Cumhurbaşkanı Erdoğan’ın geçtiğimiz günlerde Eskişehir Eti Maden İşletmeleri Lityum Karbonat Üretim Tesisleri’nin açılış töreninde ekolojik krize yol açan kapitalist işletmelerin yağmasına karşı çıkanları hedef göstererek ‘vandallık ve provokatörlük’ ile suçlaması dikkat çekicidir. Hükümetin bu tutumu, ekoloji mücadelesi yürütenlere yönelik baskının artacağına işaret ediyor. Doğa yağmasının bu kadar büyüdüğü bir dönemde doğayı savunanları vandallık ve provokatörlükle suçlanmasının halk nezdinde bir karşılığının olma ihtimali bize göre sıfır.
Davos’ta her yıl Ocak ayı içinde bir araya gelen kapitalist devletler ile dünya büyük sermayesi tam 1 yıl önce 50’nci toplantısını yapmıştı. Her Davos toplantısının en önemli gündem maddelerinde halkların ve doğanın en kolay ve en ucuz yolla nasıl sömürüye tabi tutulacağı ele alınıyor. Bu bağlamda öngördükleri en önemli riskler ise, “Avrupa, Ortadoğu ve Kuzey Afrika’da siyasi ve ekonomik dönüşümü doğru idare etmek, korumacı politikaların ve kamulaştırma hamlelerinin, bölgesel ekonomik entegrasyon ve Asya, Afrika ile Amerika’da çok taraflı ekonomik işbirliğinin zedelenmesini engellemek ve kritik önemdeki doğal kaynak arzına “istikrarlı ve makul bir maliyetle erişebilmek” olarak sıralanıyor.

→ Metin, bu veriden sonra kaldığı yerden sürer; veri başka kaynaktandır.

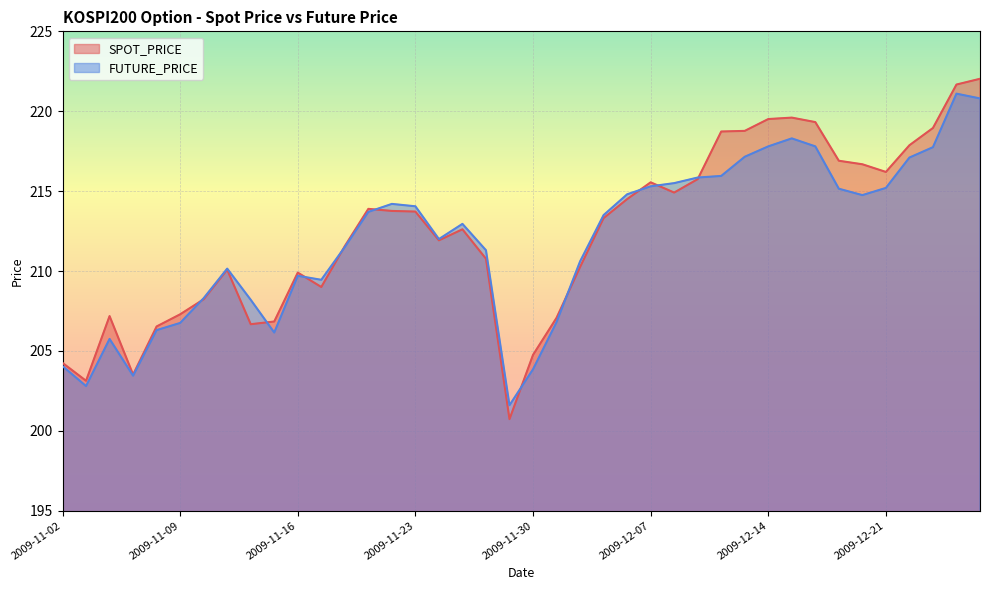

At how many categories does at least one series exceed 205?

35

Davos’ta son yıllarda ele alınan bir diğer konu ise Endüstri 4.0 uygulamasına hızla geçmek. Bu uygulamanın hayata geçirilmesinde Kovid-19 salgını çok iyi bir zemin yaratıyor olması ‘ilginç’ bir tesadüf. Endüstri 4.0 ile esnek çalışma hedefi salgınla hayata geçiriliyor. Buna ek olarak 5G teknolojisinin de kurulması gerekiyor. Bazı ülkeler (Belçika gibi) 5G teknolojisine izin vermiyor. Türkiye’de ise geçtiğimiz temmuz ayında testler başladı. Şirketler, iktidar aldığı son bir kararlarla 5G baz istasyonlarının kurulacağı kamusal alanlar için para ödemeyecek. Geçtiğimiz günlerde sevgili Fikret Başkaya’nın yazdığı bir yazıda yoksullukla mücadele edilmez, mücadele zenginlere ve zenginlere karşı olur bağlamındaki sözleri emekçi halkların mücadele odağına işaret ediyor. Bilimsel gelişmelerden insanlık adına memnuniyet duyarız ancak sermayenin kontrolünde olmaması koşuluyla. Bu nedenle hem salgınlara hem de ekosistemin yıkımına karşı mücadele yürüteceğimiz kesimin ‘zengin sınıflar’ olduğunu ve devleti de bu sınıfların yönettiğini bilmeliyiz.